▶ Zadania:
[1] Przepisz słowo w słowo część wpisu o sparingu na nożach, od słów „Walka po paru...” do słów „to baaardzo duzo.”.
[2] Odpowiedz krótko na pytania do wpisu o sparingu na nożach:
(a) Po ile piw wypił każdy uczestnik grilla?
(b) Jakimi nożami walczono w sparingu?
(c) Jak długo trenuje osoba, która pisze wpis?
[3] Dopisz dalszy ciąg wpisu o sparingu na nożach, zaczynając po jego ostatnim zdaniu.

▶ Fragment tekstu:
○ ○ ○ ○ ○
Reklama

Walka po paru...

Zaczęty przez rybak, 02-05-2005, 09:41:36

Ragabash

Hej! Pewnie dzisiaj porusze temat straszny, ktory spotka sie z mnostwem krytyki na temat bez myslnosci i braku bezpieczenstwa.. ale co tam :) warto.

Na ostatnim grillu polaczonym z treningiem Dagi (jeszcze na trzezwo) jakos doszlo do tego ,ze po zmroku wszyscy juz byli mniej lub wiecej "weseli". Nieduzo, bo po 3-4 piwa na glowe, ale wiadomo ,ze reakcje wtedy juz nie te same. No i jak spotkanie nozowe to i sparringi. Gogle + gumiaki. No i ze Zbyszkiem sobie powalczylismy... po zmroku, na mokrej juz trawie, z czarnymi nozami i w goglach, ktore probowaly juz zaparowywac. Fakt, ze symulacja spotkania po wyjsciu z knajpy nie calkiem realistyczna, bo obaj bylismy pod wplywem ,ale w moim przpadku nie najfajniej, bo stanalem naprzeciw goscia, ktory trenuje ponad roku juz chyba. Przy moich 2 miesiacach to baaardzo duzo.
○ ○ ○ ○ ○
▶ Wybrane wiersze:
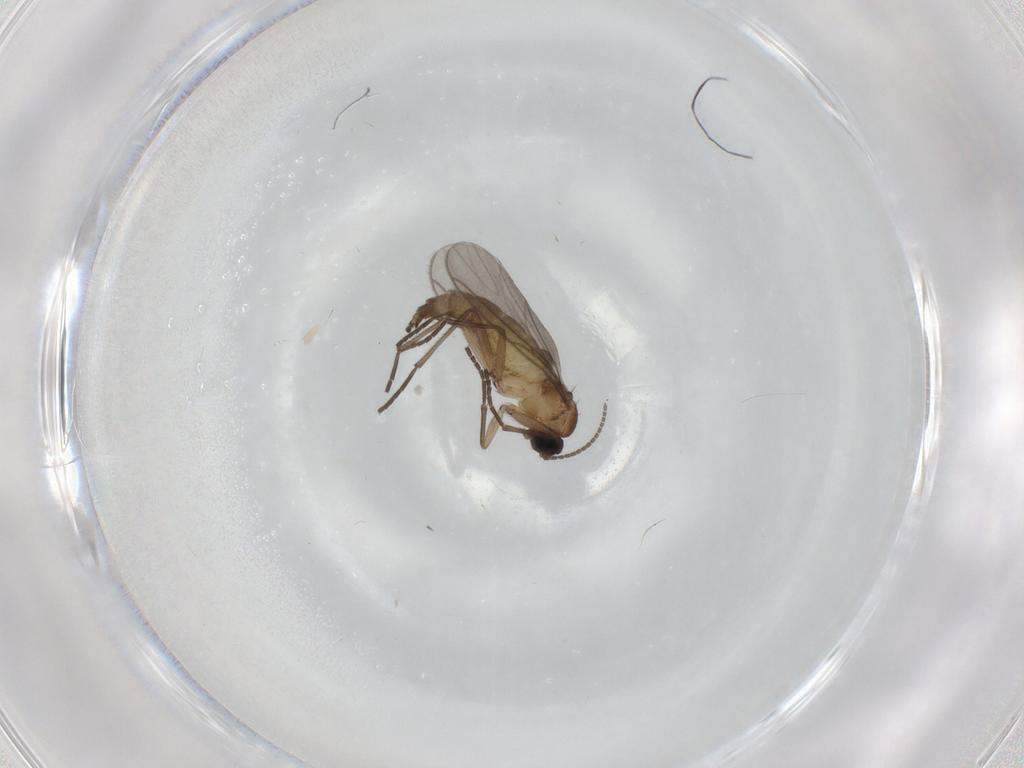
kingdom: Animalia
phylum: Arthropoda
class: Insecta
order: Diptera
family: Sciaridae
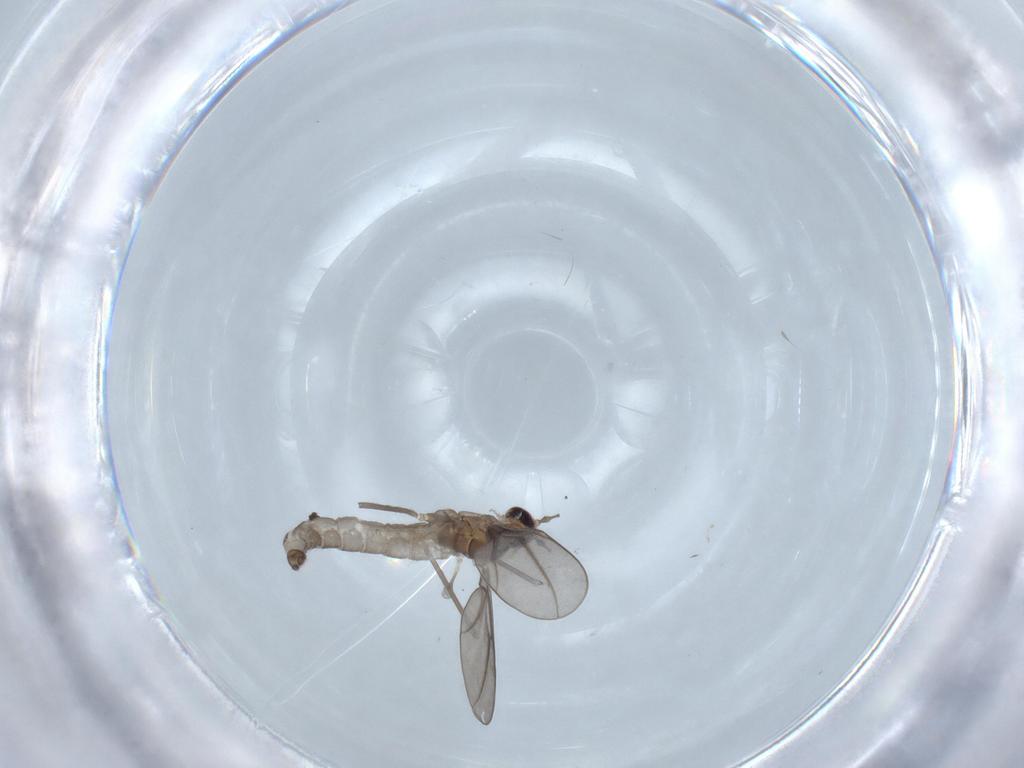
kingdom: Animalia
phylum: Arthropoda
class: Insecta
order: Diptera
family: Cecidomyiidae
○ ○ ○ ○ ○
▶ Odpowiedzi:
[1]
Walka po paru...

Zaczęty przez rybak, 02-05-2005, 09:41:36

Ragabash

Hej! Pewnie dzisiaj porusze temat straszny, ktory spotka sie z mnostwem krytyki na temat bez myslnosci i braku bezpieczenstwa.. ale co tam :) warto.

Na ostatnim grillu polaczonym z treningiem Dagi (jeszcze na trzezwo) jakos doszlo do tego ,ze po zmroku wszyscy juz byli mniej lub wiecej "weseli". Nieduzo, bo po 3-4 piwa na glowe, ale wiadomo ,ze reakcje wtedy juz nie te same. No i jak spotkanie nozowe to i sparringi. Gogle + gumiaki. No i ze Zbyszkiem sobie powalczylismy... po zmroku, na mokrej juz trawie, z czarnymi nozami i w goglach, ktore probowaly juz zaparowywac. Fakt, ze symulacja spotkania po wyjsciu z knajpy nie calkiem realistyczna, bo obaj bylismy pod wplywem ,ale w moim przpadku nie najfajniej, bo stanalem naprzeciw goscia, ktory trenuje ponad roku juz chyba. Przy moich 2 miesiacach to baaardzo duzo.

[2]
(a) Po 3–4 piwa na głowę.
(b) Czarnymi nożami.
(c) Dwa miesiące.

[3]
I tutaj zaczynaja sie jaja. Bo obaj przeciwnicy ubrani na ciemno ,z czernymi nozami w mroku, to zupelnie inna jakosc jest. Czlowiek tak naprawde wlasnie wtedy zaczyna rejestrowac wszystko katem oka, bo co by nie robil, to i tak tylko na ruch moze reagowac. Same rece nie sa juz takie pewne i na zbiciach juz nie mozna polegac. Ocena dystansu spada makabrycznie i (przynajmniej u mnie ) alkohol przytepia emocje. Tak na dobra sprawe, dopiero w tym sparringu podszedlem do sprawy spokojnie i emocje nie graly mi tak bardzo na stylu, jak zwykle.

I tutaj pytanko: ktos z Was probowal tez kiedys czegos takiego?(WAR, Ty i Ignus sie nie liczycie :P Wy jestescie bandyci ;)) Takiej walki w ciemnosci, nieciekawym otoczeniu (np. klatka schodowa), czy wlasnie pod wplywem? Jakies ciekawe wnioski, doswiadczenia?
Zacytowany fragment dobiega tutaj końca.